Lead author Dr Steve Salisbury said the diversity of the tracks around Walmadany (James Price Point) were globally unparalleled and made the area the “Cretaceous equivalent of the Serengeti”.
“It is extremely significant, forming the primary record of non-avian dinosaurs in the western half the continent and providing the only glimpse of Australia’s dinosaur fauna during the first half of the Early Cretaceous Period,” Dr Salisbury said.
“It’s such a magical place—Australia’s own Jurassic Park, in a spectacular wilderness setting.”
In 2008, the State Government selected James Price Point as the preferred site for a liquid natural gas processing plant.

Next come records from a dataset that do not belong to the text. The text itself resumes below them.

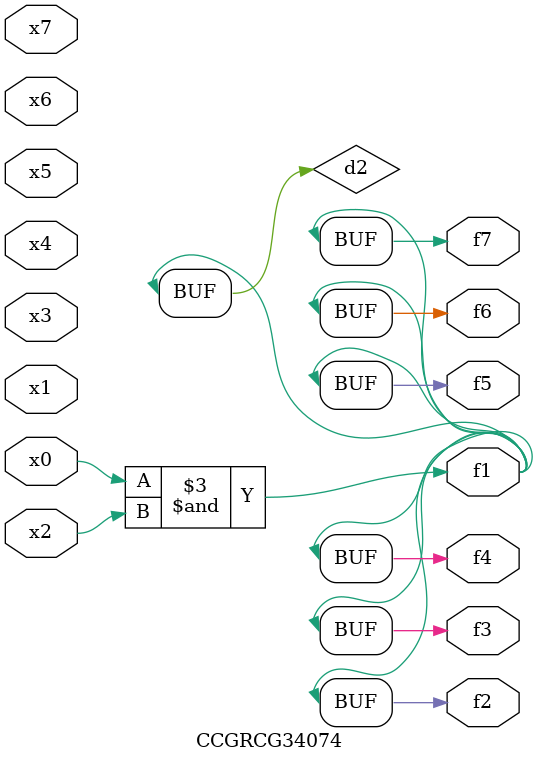
<source format=v>
module CCGRCG34074(
	input x0, x1, x2, x3, x4, x5, x6, x7,
	output f1, f2, f3, f4, f5, f6, f7
);

	wire d1, d2;

	nor (d1, x3, x6);
	and (d2, x0, x2);
	assign f1 = d2;
	assign f2 = d2;
	assign f3 = d2;
	assign f4 = d2;
	assign f5 = d2;
	assign f6 = d2;
	assign f7 = d2;
endmodule

</source>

Dr Salisbury said the surrounding political issues made the project “particularly intense”, and he was relieved when National Heritage listing was granted to the area in 2011 and the gas project collapsed in 2013.
“There are thousands of tracks around Walmadany. Of these, 150 can confidently be assigned to 21 specific track types, representing four main groups of dinosaurs,” he said.
“There were five different types of predatory dinosaur tracks, at least six types of tracks from long-necked herbivorous sauropods, four types of tracks from two-legged herbivorous ornithopods, and six types of tracks from armoured dinosaurs.”
He said that among the tracks was the only confirmed evidence for stegosaurs in Australia, including some of the largest dinosaur tracks ever recorded with some of the sauropod footprints measuring 1.7 m long.
“Most of Australia’s dinosaur fossils come from the eastern side of the continent, and are between 115 and 90 million years old. The tracks in Broome are considerably older,” Dr Salisbury said.
The research has been published as the 2016 Memoir of the Society of Vertebrate Paleontology.